Kohler’s Smart Toilet Camera Not Truly End-to-End Encrypted

Kohler’s Smart Toilet Camera Not Truly End-to-End Encrypted

Kohler’s Dekota toilet camera, launched in October as a $600 health-monitoring device, is facing significant scrutiny over its privacy claims.

The device promises to track gut health, hydration, and other wellness metrics by analyzing bowel contents. However, the investigation reveals the company’s assurances about data protection are misleading.

Kohler prominently advertises “end-to-end encryption” across its website and marketing materials for the Dekota device and accompanying app.

The company’s homepage, product pages, and support documentation repeatedly emphasize this protection as a privacy safeguard.

Major tech media outlets, including CNET, The Verge, and TechCrunch, amplified these claims in coverage of the October launch.

However, confidential communications with Kohler’s privacy team reveal a fundamental disconnect between the company’s marketing language and the actual technical implementation.

The critical issue: Kohler itself retains access to all data collected by users’ devices.

What Kohler Actually Does

Kohler’s application of the term “end-to-end encryption” becomes questionable when examined in the context of the product’s structure.

Traditional E2EE applies to user-to-user communication, yet Kohler Health lacks user-to-user sharing features. This raises an obvious question: what is the second “end” being encrypted?

The company’s response clarified this mystery in emails with their privacy contact. According to Kohler: “Data in transit is encrypted end-to-end, as it travels between the user’s devices and our systems, where it is decrypted and processed to provide our service”.

According to Simon, the company also noted that it “designed our systems and processes to protect identifiable images from access by Kohler Health employees.”
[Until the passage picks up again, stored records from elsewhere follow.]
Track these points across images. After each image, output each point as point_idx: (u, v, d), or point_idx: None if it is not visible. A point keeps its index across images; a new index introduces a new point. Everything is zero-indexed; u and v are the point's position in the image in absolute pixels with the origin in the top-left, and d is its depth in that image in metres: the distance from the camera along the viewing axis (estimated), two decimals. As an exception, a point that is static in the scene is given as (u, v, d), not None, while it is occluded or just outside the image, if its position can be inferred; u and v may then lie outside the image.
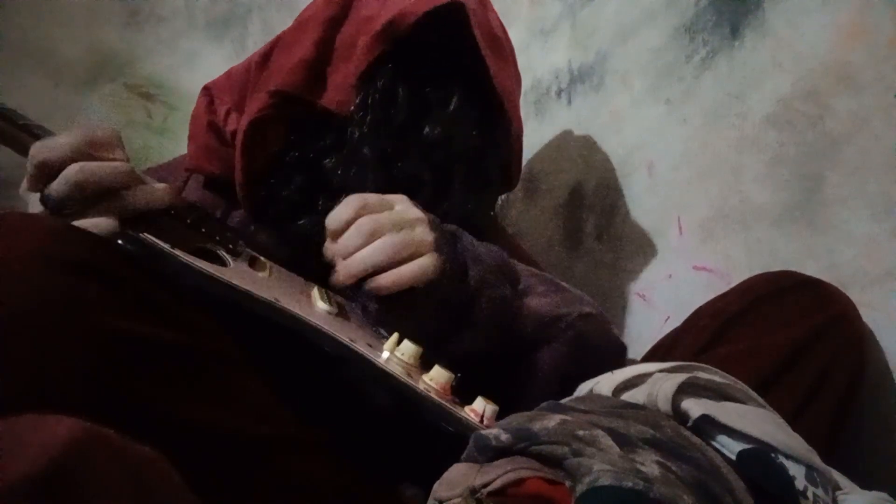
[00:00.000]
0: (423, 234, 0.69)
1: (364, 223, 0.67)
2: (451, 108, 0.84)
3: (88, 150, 0.63)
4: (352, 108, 0.82)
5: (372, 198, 0.70)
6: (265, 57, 0.90)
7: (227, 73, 0.93)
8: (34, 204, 0.64)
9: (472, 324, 0.71)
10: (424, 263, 0.67)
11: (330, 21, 0.86)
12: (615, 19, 1.23)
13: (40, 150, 0.62)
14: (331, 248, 0.69)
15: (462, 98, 0.85)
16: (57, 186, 0.61)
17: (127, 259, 0.55)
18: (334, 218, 0.69)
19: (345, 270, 0.67)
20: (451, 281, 0.69)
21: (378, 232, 0.67)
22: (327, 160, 0.83)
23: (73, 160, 0.62)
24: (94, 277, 0.50)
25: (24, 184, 0.65)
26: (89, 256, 0.51)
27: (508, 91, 0.89)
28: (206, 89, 0.92)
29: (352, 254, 0.67)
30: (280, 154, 0.84)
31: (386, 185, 0.78)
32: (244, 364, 0.59)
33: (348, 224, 0.68)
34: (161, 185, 0.67)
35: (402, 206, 0.71)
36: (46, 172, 0.62)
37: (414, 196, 0.77)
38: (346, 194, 0.74)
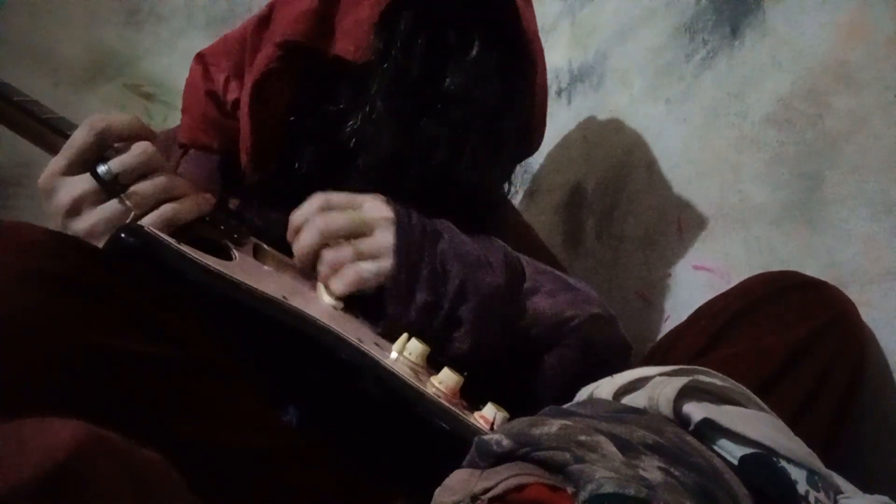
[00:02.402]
0: (383, 238, 0.69)
1: (317, 223, 0.70)
2: (474, 53, 0.79)
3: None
4: (368, 56, 0.76)
5: (337, 197, 0.71)
6: (263, 19, 0.83)
7: (223, 39, 0.87)
8: (71, 186, 0.64)
9: (461, 323, 0.70)
10: (375, 267, 0.69)
11: None
12: (615, 18, 1.23)
13: (103, 119, 0.64)
14: (291, 240, 0.72)
15: (485, 42, 0.79)
16: (124, 157, 0.64)
17: (116, 271, 0.54)
18: (295, 215, 0.71)
19: (301, 267, 0.72)
20: (409, 284, 0.69)
21: (328, 233, 0.69)
22: (344, 122, 0.78)
23: (139, 137, 0.66)
24: (80, 292, 0.49)
25: (57, 168, 0.64)
26: (75, 270, 0.50)
27: (535, 36, 0.84)
28: (200, 56, 0.86)
29: (307, 253, 0.70)
30: (292, 119, 0.79)
31: (403, 147, 0.76)
32: (237, 374, 0.58)
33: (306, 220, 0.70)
34: (207, 196, 0.70)
35: (370, 204, 0.71)
36: (106, 144, 0.64)
37: (429, 158, 0.75)
38: (363, 159, 0.74)
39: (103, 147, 0.64)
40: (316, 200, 0.71)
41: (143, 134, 0.67)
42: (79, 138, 0.64)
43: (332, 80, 0.78)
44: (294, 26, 0.77)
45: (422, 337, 0.66)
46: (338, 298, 0.71)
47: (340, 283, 0.70)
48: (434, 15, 0.78)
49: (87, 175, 0.63)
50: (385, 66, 0.76)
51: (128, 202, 0.63)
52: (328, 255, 0.70)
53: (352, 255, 0.70)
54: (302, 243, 0.71)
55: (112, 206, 0.63)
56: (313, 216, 0.71)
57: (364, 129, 0.76)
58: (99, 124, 0.64)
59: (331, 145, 0.78)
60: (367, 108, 0.77)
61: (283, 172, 0.79)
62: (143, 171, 0.65)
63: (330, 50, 0.77)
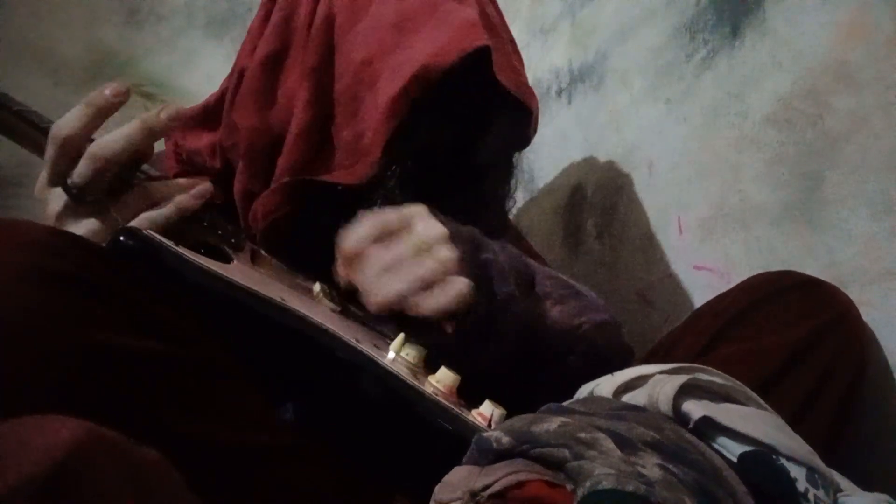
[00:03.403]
0: (447, 254, 0.64)
1: (384, 256, 0.63)
2: (490, 135, 0.78)
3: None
4: (375, 171, 0.73)
5: (390, 217, 0.65)
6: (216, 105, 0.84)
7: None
8: (55, 200, 0.63)
9: (498, 339, 0.68)
10: (459, 290, 0.63)
11: (315, 72, 0.77)
12: (615, 18, 1.23)
13: (59, 126, 0.61)
14: (346, 273, 0.65)
15: (495, 121, 0.79)
16: (79, 169, 0.61)
17: (117, 269, 0.54)
18: (351, 240, 0.64)
19: (375, 302, 0.63)
20: (481, 302, 0.65)
21: (398, 263, 0.63)
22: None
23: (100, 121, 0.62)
24: (81, 289, 0.49)
25: (43, 180, 0.63)
26: (77, 268, 0.50)
27: (531, 102, 0.81)
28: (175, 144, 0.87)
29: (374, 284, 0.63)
30: (307, 232, 0.76)
31: None
32: (238, 372, 0.58)
33: (362, 248, 0.64)
34: (198, 191, 0.67)
35: (422, 223, 0.66)
36: (73, 153, 0.61)
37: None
38: None
39: (71, 156, 0.61)
40: (371, 224, 0.65)
41: (99, 121, 0.63)
42: (48, 151, 0.62)
43: (339, 197, 0.75)
44: (291, 155, 0.75)
45: (455, 350, 0.66)
46: (335, 303, 0.70)
47: (443, 297, 0.63)
48: (439, 122, 0.76)
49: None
50: (391, 184, 0.74)
51: (100, 216, 0.62)
52: (398, 286, 0.63)
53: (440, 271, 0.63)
54: (368, 274, 0.63)
55: (88, 223, 0.62)
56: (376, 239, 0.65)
57: None
58: (58, 133, 0.61)
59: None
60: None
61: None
62: (104, 177, 0.62)
63: (329, 168, 0.75)
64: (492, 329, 0.68)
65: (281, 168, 0.76)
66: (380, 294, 0.62)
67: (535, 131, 0.88)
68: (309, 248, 0.76)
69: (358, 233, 0.64)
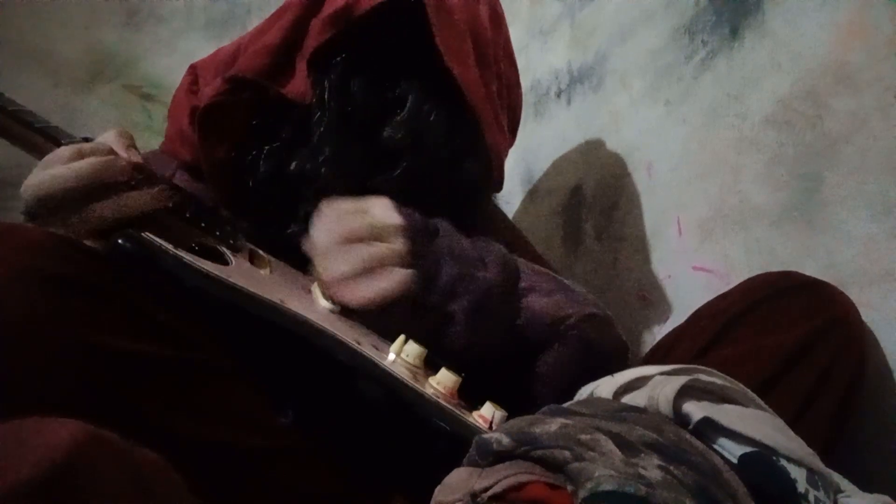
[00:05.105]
0: (397, 245, 0.67)
1: (337, 230, 0.67)
2: (408, 109, 0.79)
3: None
4: (309, 98, 0.77)
5: (346, 205, 0.69)
6: (258, 34, 0.84)
7: (215, 52, 0.88)
8: None
9: (454, 321, 0.70)
10: (394, 280, 0.66)
11: (305, 6, 0.81)
12: (615, 19, 1.23)
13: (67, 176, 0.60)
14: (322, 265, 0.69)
15: (422, 100, 0.79)
16: (24, 191, 0.61)
17: (116, 272, 0.54)
18: (313, 232, 0.69)
19: (325, 281, 0.68)
20: (422, 289, 0.68)
21: (350, 238, 0.67)
22: (295, 161, 0.78)
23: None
24: (80, 292, 0.49)
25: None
26: (76, 271, 0.50)
27: (479, 96, 0.81)
28: (192, 68, 0.87)
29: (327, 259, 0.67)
30: (245, 144, 0.79)
31: (359, 192, 0.73)
32: (237, 374, 0.58)
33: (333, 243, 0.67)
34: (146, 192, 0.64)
35: (379, 210, 0.69)
36: None
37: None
38: (320, 196, 0.72)
39: None
40: (327, 213, 0.69)
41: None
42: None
43: (281, 117, 0.78)
44: (250, 61, 0.78)
45: (415, 334, 0.66)
46: (334, 302, 0.71)
47: (351, 299, 0.67)
48: (370, 68, 0.78)
49: None
50: (318, 113, 0.77)
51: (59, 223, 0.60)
52: (340, 266, 0.67)
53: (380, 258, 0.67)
54: (334, 272, 0.68)
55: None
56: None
57: (316, 168, 0.77)
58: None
59: (282, 178, 0.78)
60: (314, 150, 0.77)
61: (245, 193, 0.79)
62: (49, 205, 0.60)
63: (281, 88, 0.77)
64: (445, 312, 0.69)
65: (235, 70, 0.78)
66: (325, 273, 0.67)
67: (496, 163, 0.87)
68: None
69: (324, 221, 0.68)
What Kohler describes as E2EE is actually standard HTTPS encryption between app and server, combined with encryption-at-rest basic security practices implemented routinely for over two decades.

Kohler’s Smart Toilet Camera Not End-to-End Encrypted
Kohler’s Smart Toilet Camera Not End-to-End Encrypted

This falls far short of actual end-to-end encryption, which would prevent Kohler from accessing data on their own servers.

Data Usage and AI Training

With Kohler retaining access to decrypted data, the question becomes: how is this information used? Company responses indicate purposes extending beyond simple service delivery.

When questioned about encryption practices, Kohler stated, “Our algorithms are trained on de-identified data only.” Users accepting the app’s terms consent to Kohler using collected data for “research, develop, and improve its products and technology, and to de-identify data for lawful purposes.”

The privacy policy further specifies that data may be used “to create aggregated, de-identified and/or anonymised data, which we may use and share with third parties for our lawful business purposes, including to analyse and improve the Kohler Health Platform and our other products and services, to promote our business, and to train our AI and machine learning models.”

While data de-identification provides some protection, Kohler’s mischaracterization of their security practices remains problematic.

Consumers purchasing the device based on “end-to-end encryption” promises receive a fundamentally different privacy model than such terminology suggests. The distinction matters significantly when sensitive health information is involved.

For users concerned about privacy, Kohler’s actual security implementation, while reasonable for typical cloud applications, represents substantially weaker protection than the company’s marketing suggests.